By February 19, 1859, Professor Rignold had returned north to the Star Concert Hall in Ballarat, for a season which ran from February 21 until March 9. Admission was free but required purchase of a 1 shilling “Refreshment Ticket.” He featured a new by-line: “Wizard of the North, East, South and West.”  (As a matter of pedantic interest, the contemporary performer, James Eagle, called himself the Wizard of the North, South,  East and West ). Also playing in the township was Professor Ericksen, the Scandinavian Wizard.

Staying within the goldfields region, and a performance at Smythe’s Creek on April  7, Rignold was beginning to look further afield; the Star (Ballarat) reported on May 13 that “Professor Rignold, a clever and popular wizard and comic singer, in company with “the doctor’s puzzle”, the contortionist Devani, will leave Brown’s soon for Calcutta.”

It was not to be. In early July, the Bendigo Advertiser mis-reported that Professor Ericksen had been injured in a gun accident; but the next day the story was corrected. It was Professor Rignold who had been hurt, and from an inquest of July 8, 1859 we learn of the horrible cause of his death starting at a show on June 18:-

Death in Creswick
[Bendigo Advertiser, July 12, 1859] DEATH FROM BURSTING OF A GUN
“We learn from the Ballarat papers the death of C. H. Rignold, who was manager of the Victoria Theatre on Bendigo four or five years ago. We take the following account from the Star. It is evident that this accident gave rise to the report about Professor Erickson. An inquest was held on Friday, the 8th instant, touching the death of Charles Henry Rignold. The following evidence was given by Samuel Pope Davis, servant to Councillor Rowe, of Creswick  [just north of Ballarat]:-

Deceased was a conjuror, and was called the Wizard of the North, South, East and West [incorrect, as noted above] and engaged witness to assist him. He played at Carson’s Hotel, Creswick, on the 11th, 13th and 16th June, and at the Red Streak on the 18th, and when in the coarse [sic.] of his performance he commenced the gun-trick, the piece would not go off. Deceased then put another charge of powder in the same gun, laid it aside, and then played one or two more tricks, and again took up the gun, and then put a third charge into it. He was then supposed to put a watch into it, and cocked the gun, put it to  his shoulder, fired, and the barrel burst, parts of it striking him on the left side of his forehead, and he staggered, but continued his performance, and finished it.

### Tasks to complete
**1.** In the account of Professor Rignold, at which venue was he performing when the gun barrel burst?
**2.** Continue the account of Professor Rignold's last season and death from the point where it stops.

### Data records
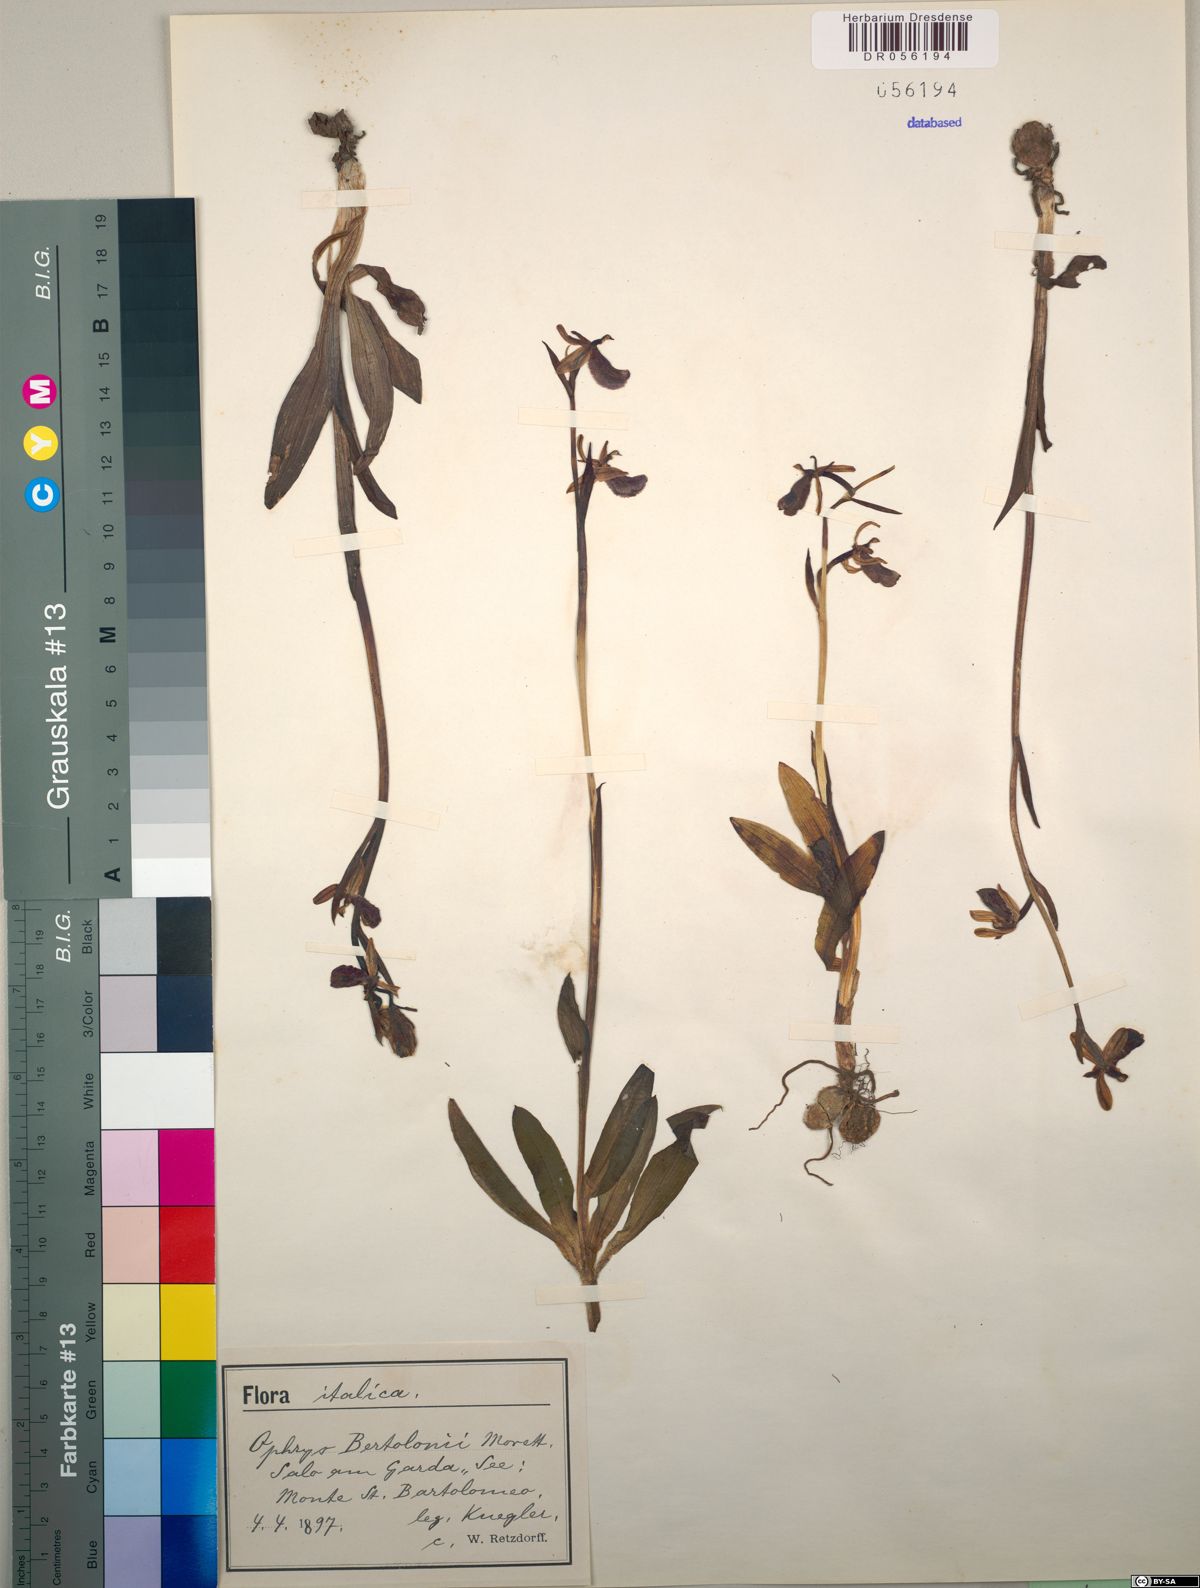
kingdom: Plantae
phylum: Tracheophyta
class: Liliopsida
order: Asparagales
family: Orchidaceae
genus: Ophrys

### Results of the tasks
**1.** At the Red Streak, on June 18.

**2.**
Witness saw deceased next day (Sunday), also on Monday, when he again performed; but on the following Friday he was taken seriously ill. Dr. Roche was subsequently sent for, but was not at home, and on Friday last he was removed to the Ballarat Hospital. Dr. Hillas deposed to the state of the deceased when admitted; his memory and sight were impaired, and also his speech; three pieces of the frontal bone had penetrated the substance of the brain. Two days afterwards, inflammation set in, and deceased gradually sank, and died on the 5th [July 1859] instant. The doctor also gave an opinion that if deceased had received proper medical treatment at the time of the accident, his life would have been saved. Verdict, “Accidental Death.”

From the description given of the trick involved, it is clear that Rignold had not been performing the infamous “Catching a Bullet” routine. The likely effect, using a long-barrelled gun (held to the shoulder), would have been the apparent destruction of a spectator’s watch, the pieces of which were seemingly, but not really, “loaded” into the gun barrel and then fired at a target or a box, where the unharmed watch was later found.

The fatal end to Professor Rignold’s  life and career was just another passing story in the sweep of Gold Rush history, yet we cannot help mourning the loss of a minor but popular magician of his day.


Not “Carson’s Hotel”, but the “American” in Creswick, Victoria, early 1850s.